# Your goal
Locate every line in the records that contains the string "spread", treating uppercase and lowercase as different, and copy each of those lines.

# Items drawn from a data source
------------------------------------------------

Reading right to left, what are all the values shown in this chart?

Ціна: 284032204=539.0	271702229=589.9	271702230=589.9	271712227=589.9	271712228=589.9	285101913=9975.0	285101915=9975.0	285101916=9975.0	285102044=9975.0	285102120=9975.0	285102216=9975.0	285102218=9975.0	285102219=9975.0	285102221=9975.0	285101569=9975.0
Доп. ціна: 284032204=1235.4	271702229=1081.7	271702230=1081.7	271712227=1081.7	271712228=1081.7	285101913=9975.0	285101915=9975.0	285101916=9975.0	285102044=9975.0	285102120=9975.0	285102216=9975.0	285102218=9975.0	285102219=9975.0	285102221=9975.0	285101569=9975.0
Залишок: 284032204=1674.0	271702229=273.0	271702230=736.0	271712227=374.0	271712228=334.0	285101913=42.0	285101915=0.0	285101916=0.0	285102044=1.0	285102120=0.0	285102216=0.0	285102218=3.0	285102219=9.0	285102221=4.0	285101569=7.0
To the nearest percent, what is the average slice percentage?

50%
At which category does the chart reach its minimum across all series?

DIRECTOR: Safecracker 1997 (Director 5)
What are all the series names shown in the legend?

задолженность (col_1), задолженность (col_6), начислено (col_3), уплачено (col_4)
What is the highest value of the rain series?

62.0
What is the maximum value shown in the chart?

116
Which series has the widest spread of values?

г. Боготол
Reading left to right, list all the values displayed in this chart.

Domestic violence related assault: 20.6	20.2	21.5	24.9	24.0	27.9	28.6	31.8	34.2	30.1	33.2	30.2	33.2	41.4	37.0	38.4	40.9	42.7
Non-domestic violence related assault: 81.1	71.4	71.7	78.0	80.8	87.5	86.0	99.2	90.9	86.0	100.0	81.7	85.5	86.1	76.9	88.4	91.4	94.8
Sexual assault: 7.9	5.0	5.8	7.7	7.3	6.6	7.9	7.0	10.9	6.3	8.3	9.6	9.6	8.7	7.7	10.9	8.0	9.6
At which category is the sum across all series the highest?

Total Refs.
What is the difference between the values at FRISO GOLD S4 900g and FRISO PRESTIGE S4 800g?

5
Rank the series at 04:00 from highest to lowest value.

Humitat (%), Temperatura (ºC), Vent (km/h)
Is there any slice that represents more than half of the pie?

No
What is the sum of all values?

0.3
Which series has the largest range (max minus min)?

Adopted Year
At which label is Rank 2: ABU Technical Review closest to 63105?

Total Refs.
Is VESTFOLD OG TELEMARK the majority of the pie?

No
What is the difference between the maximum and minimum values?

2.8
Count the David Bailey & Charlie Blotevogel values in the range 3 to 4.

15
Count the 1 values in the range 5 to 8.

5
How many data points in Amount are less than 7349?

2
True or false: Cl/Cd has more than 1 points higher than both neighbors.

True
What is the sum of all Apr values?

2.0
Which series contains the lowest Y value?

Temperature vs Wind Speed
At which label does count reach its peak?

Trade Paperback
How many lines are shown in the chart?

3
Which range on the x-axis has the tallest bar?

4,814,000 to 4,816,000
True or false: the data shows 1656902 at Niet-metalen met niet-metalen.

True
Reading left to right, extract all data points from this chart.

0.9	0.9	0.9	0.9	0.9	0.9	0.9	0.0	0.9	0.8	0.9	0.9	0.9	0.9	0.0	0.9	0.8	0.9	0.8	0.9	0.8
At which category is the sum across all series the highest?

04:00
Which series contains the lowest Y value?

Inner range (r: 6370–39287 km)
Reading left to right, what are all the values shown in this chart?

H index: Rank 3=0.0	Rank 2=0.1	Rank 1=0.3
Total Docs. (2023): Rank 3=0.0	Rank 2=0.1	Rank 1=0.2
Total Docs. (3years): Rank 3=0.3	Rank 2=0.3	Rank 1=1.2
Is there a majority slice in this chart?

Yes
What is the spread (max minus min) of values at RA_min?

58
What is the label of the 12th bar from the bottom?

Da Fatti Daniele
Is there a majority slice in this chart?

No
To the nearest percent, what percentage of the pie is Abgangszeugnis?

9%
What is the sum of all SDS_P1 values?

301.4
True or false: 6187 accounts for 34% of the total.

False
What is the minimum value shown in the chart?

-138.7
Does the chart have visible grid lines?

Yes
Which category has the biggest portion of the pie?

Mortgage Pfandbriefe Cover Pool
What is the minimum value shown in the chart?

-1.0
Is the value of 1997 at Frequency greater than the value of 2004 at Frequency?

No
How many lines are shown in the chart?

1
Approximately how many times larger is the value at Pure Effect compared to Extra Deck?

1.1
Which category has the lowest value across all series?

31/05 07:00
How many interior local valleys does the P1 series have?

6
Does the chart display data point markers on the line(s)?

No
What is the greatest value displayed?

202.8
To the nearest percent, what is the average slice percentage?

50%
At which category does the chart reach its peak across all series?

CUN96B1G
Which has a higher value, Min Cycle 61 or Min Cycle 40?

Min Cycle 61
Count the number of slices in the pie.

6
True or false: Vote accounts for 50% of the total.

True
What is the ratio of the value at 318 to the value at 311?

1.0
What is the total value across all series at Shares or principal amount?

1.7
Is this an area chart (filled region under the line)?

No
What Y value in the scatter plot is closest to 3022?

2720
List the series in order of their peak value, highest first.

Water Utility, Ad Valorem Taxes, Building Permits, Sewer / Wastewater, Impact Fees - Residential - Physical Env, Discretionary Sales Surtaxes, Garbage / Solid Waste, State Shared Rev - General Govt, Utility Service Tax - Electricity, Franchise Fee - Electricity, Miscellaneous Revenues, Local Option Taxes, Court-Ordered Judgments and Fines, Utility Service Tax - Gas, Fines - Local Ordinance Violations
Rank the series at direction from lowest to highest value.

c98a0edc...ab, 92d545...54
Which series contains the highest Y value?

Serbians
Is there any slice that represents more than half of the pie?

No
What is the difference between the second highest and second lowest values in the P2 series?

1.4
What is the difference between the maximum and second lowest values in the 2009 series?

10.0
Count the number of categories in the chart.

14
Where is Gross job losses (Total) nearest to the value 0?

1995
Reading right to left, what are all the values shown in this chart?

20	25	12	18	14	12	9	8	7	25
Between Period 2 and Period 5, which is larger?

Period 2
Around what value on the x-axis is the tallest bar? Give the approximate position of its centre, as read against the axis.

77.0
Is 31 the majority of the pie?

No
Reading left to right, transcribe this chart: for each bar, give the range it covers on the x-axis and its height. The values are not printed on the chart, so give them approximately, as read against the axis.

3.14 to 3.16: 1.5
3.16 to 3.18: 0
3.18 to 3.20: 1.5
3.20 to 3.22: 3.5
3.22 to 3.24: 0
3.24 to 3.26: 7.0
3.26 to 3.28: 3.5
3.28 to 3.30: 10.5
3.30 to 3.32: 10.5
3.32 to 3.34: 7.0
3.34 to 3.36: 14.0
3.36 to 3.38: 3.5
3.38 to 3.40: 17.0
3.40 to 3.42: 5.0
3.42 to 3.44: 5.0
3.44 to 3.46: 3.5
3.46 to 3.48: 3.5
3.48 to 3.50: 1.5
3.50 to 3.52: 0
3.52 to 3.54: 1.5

------------------------------------------------

# Answer to the exercise
Which series has the widest spread of values?
What is the spread (max minus min) of values at RA_min?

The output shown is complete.